- _WHAT IS BEING ASKED_
Reproduce verbatim the passage of the discussion on snow tires versus all-wheel drive that starts with "However, those who" and continues through "effect is similar.".

- _SELECTED EXCERPT_
__________________________________________________

A FWD with winter tires is as good or better than a Subaru AWD with all season tires on snowy winter roads.

I’d like to discuss this. I have read that AWD/4WD is really just good for traction. ie: Getting started from a stop.
However, the real peril in snow driving is STOPPING and/or TURNING.
For this, AWD/4WD does almost nothing. (This is why SUV’s wipe out in snow anyway. Their added weight also becomes a negative when stopping)

So, if given a choice, I read that snow tires on a Porsche is better than a AWD/4WD SUV with normal tires.

Is this accurate?

Depends on too many factors to make such a pronouncement–sounds more like you are trying to bait an argument. Consider the world as shades of gray, not black and white:
–Snow depth
–Snow dry or wet
–Ice
–Driver skill/experience
–Tire wear/brand
–Hilly or flat conditions
–Traction control
–ABS
–ESP
–Etc.

For this, AWD/4WD does almost nothing. (This is why SUV's wipe out in snow anyway. Their added weight also becomes a negative when stopping)

OBVIOUSLY you’ve NEVER driven a 4wd or awd vehicle before. Before you make uneducated comments like that you should spend some time behind the wheel of one in snow country and try it out.

4wd with good AT tires is FAR FAR FAR FAR FAR better then a fwd vehicle with snow tires. Those of us who actually own them and have driven hundreds of thousands in 4wd in some of the worst snow you’ve probably NEVER seen know how much better 4wd then fwd.

With that said…there are very few places where 4wd is actually NEEDED. Mountain regions…The Great Lakes region where they get lots very unpredictable lake effect snow. But 95% of the drivers in this country don’t drive in those conditions so 4wd is NOT needed for snow.

AWD admittedly does nothing to help you to stop.
However, those who believe that it does not help with traction on turns are wrong.

Ask yourself this question:
If AWD is only about starting traction, why do some of the highest performance cars in the world (the Bugatti Veyron and some Lamborghinis come to mind, but there are others) come equipped with AWD?

The answer is that AWD can drastically reduce oversteer on turns. Watch the videos of AWD performance cars on the handling circuit on the Top Gear TV program, and you will see how the AWD performance cars manage to make it around the turns at very high speed without their rear end “hanging out”.

Now, apply this same principle to driving a car or SUV on a very slippery surface at lower speeds. The effect is similar.

The SUVs and other AWD vehicles that you see in ditches are there because their drivers thought that AWD make them invincible, and unfortunately, you just “can’t fix stupid”. All vehicles have their limits, which must be respected, but an AWD vehicle will have a higher limit on slippery curves than a non-AWD vehicle. It just amounts to knowing what your limitations are, and driving accordingly.

__________________________________________________

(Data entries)
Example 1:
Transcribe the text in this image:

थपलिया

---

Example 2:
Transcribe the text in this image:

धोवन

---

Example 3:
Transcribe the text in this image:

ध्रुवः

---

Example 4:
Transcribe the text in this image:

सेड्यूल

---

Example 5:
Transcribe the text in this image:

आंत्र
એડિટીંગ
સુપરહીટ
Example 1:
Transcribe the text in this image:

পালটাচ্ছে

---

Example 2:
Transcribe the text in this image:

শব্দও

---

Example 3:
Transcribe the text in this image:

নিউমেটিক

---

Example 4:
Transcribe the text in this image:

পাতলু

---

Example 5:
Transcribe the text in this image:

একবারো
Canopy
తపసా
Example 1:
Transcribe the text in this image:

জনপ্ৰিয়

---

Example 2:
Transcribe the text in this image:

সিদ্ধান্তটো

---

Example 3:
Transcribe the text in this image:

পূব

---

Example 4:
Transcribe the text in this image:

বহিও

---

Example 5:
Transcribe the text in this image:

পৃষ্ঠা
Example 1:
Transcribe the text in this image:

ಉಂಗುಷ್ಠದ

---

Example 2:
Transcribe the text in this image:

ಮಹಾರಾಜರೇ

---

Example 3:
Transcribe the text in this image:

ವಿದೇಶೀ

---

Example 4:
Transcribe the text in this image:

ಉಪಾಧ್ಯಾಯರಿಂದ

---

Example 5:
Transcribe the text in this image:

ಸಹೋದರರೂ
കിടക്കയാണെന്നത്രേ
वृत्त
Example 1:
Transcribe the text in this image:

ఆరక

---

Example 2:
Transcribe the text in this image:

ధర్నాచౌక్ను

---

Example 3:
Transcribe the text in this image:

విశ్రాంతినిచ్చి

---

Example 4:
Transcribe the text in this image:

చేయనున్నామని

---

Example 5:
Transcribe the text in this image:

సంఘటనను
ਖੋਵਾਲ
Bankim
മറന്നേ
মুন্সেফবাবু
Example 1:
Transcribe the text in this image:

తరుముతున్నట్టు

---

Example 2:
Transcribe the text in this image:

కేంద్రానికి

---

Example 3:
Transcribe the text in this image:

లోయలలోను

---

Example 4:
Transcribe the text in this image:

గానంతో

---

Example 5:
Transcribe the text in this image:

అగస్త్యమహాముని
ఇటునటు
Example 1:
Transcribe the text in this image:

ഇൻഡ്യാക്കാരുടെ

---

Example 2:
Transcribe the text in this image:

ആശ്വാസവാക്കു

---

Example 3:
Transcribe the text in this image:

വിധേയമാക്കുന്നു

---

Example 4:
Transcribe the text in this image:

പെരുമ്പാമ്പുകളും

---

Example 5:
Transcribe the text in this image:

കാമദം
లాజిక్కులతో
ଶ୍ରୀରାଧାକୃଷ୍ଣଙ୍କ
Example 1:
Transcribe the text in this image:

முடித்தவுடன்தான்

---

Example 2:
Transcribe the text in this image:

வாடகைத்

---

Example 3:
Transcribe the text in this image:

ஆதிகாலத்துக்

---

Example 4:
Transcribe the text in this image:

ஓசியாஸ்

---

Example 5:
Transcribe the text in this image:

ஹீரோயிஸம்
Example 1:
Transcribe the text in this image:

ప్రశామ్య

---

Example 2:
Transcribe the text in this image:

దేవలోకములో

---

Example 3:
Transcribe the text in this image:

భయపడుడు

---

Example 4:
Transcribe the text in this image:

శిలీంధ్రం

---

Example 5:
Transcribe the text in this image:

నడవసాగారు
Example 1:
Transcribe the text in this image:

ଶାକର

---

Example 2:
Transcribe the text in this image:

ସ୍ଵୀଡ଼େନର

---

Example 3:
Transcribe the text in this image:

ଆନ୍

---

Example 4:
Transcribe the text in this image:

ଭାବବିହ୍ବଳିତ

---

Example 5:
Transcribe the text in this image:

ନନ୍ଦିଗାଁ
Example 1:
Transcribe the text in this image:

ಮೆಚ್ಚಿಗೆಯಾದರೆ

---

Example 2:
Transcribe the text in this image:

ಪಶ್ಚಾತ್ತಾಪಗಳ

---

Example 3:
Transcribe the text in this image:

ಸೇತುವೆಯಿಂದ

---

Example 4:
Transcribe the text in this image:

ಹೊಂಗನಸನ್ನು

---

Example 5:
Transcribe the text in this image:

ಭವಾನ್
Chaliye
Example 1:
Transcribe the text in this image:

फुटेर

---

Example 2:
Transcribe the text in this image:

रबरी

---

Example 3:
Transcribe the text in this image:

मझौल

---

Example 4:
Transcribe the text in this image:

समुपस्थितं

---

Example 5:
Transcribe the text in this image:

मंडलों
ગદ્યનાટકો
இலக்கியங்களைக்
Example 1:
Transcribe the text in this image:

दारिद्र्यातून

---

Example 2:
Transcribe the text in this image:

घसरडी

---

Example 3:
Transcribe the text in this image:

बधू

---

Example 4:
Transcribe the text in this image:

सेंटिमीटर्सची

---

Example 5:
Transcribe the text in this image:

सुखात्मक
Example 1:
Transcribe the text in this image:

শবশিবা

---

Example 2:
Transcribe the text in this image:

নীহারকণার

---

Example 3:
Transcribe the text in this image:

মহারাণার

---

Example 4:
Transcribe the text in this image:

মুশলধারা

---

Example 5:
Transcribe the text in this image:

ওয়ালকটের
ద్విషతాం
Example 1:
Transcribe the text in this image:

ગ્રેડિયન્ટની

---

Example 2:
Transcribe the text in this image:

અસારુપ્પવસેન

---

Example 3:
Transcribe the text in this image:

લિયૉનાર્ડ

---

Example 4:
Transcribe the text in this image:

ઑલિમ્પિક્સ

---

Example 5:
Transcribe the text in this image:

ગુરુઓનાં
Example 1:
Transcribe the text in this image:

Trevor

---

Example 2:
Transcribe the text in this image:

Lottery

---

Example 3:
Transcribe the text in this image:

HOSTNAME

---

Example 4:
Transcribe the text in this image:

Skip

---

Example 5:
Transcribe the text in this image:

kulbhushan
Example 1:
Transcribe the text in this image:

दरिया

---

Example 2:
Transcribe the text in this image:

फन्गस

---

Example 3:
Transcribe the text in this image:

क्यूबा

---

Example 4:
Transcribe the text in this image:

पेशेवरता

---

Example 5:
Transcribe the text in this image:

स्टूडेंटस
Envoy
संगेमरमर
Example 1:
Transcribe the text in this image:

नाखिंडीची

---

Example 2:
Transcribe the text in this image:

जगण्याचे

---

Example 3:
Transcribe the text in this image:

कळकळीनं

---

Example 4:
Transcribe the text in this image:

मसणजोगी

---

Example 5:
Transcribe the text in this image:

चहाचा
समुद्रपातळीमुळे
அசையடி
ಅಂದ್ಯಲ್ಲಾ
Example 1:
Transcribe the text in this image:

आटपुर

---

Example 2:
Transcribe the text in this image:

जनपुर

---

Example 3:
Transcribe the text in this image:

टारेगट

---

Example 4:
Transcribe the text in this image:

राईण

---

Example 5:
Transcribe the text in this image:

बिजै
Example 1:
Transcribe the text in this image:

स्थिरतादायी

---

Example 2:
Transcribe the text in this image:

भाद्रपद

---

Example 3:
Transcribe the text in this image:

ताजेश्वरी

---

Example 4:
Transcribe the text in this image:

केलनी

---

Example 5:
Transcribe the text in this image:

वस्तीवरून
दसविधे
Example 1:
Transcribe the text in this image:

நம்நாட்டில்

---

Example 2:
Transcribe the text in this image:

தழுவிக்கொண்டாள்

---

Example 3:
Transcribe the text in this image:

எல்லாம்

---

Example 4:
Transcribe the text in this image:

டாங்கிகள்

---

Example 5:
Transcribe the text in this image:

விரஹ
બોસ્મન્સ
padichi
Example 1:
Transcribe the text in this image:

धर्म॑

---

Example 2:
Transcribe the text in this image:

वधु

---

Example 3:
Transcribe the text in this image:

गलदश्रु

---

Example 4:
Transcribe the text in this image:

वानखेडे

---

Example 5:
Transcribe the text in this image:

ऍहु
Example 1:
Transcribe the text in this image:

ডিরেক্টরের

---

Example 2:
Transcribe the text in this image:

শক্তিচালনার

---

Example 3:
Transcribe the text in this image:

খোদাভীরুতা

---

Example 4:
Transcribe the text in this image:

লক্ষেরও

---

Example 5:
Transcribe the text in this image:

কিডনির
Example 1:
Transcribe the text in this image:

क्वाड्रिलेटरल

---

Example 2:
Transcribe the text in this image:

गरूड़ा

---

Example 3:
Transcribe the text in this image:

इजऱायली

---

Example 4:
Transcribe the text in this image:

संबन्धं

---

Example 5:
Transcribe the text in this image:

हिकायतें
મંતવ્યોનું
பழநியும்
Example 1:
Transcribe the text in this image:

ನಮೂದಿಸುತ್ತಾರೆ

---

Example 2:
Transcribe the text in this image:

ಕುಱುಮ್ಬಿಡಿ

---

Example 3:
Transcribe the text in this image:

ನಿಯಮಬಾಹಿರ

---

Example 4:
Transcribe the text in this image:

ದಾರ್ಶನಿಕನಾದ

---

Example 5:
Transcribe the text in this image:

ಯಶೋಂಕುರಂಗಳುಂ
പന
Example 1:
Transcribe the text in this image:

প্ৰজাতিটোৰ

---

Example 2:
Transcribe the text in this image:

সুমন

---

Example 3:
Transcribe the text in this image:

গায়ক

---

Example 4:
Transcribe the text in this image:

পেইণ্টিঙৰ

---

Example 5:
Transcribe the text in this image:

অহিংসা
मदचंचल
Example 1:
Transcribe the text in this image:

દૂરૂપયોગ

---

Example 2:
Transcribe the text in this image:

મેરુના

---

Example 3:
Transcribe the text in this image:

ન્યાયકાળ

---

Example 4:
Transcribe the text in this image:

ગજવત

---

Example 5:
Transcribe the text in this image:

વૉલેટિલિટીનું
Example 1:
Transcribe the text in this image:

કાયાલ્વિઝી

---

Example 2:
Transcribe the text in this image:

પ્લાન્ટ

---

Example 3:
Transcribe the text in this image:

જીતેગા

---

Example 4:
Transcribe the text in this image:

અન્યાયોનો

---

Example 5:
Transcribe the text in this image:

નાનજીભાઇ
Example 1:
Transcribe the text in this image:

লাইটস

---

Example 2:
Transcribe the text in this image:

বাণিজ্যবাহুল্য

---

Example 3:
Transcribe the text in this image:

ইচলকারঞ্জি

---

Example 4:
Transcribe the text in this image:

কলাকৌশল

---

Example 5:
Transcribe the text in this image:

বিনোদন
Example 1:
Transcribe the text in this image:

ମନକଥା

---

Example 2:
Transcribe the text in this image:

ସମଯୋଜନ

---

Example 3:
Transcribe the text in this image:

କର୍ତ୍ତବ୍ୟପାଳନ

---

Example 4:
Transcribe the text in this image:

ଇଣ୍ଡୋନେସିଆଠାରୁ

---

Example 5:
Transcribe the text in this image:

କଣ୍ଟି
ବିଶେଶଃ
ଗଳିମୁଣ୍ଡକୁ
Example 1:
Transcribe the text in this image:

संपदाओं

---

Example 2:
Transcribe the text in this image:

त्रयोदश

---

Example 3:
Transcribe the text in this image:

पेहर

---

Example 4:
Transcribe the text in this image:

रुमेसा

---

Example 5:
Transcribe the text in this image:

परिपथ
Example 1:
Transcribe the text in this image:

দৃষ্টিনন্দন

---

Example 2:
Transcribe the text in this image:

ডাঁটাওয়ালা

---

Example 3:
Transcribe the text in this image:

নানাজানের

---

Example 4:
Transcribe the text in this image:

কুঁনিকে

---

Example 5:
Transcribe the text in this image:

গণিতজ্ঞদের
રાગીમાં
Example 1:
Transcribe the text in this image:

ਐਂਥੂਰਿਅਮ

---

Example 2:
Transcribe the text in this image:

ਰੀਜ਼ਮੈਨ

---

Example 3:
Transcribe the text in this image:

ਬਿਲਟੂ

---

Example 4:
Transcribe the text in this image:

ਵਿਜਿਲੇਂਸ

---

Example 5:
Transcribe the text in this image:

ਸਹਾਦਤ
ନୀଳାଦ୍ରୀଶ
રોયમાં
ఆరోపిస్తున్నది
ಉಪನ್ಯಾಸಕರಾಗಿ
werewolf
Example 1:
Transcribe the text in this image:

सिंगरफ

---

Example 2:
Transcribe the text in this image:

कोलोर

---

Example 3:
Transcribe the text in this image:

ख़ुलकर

__________________________________________________

- _COMPLETE RESPONSE_
However, those who believe that it does not help with traction on turns are wrong.

Ask yourself this question:
If AWD is only about starting traction, why do some of the highest performance cars in the world (the Bugatti Veyron and some Lamborghinis come to mind, but there are others) come equipped with AWD?

The answer is that AWD can drastically reduce oversteer on turns. Watch the videos of AWD performance cars on the handling circuit on the Top Gear TV program, and you will see how the AWD performance cars manage to make it around the turns at very high speed without their rear end “hanging out”.

Now, apply this same principle to driving a car or SUV on a very slippery surface at lower speeds. The effect is similar.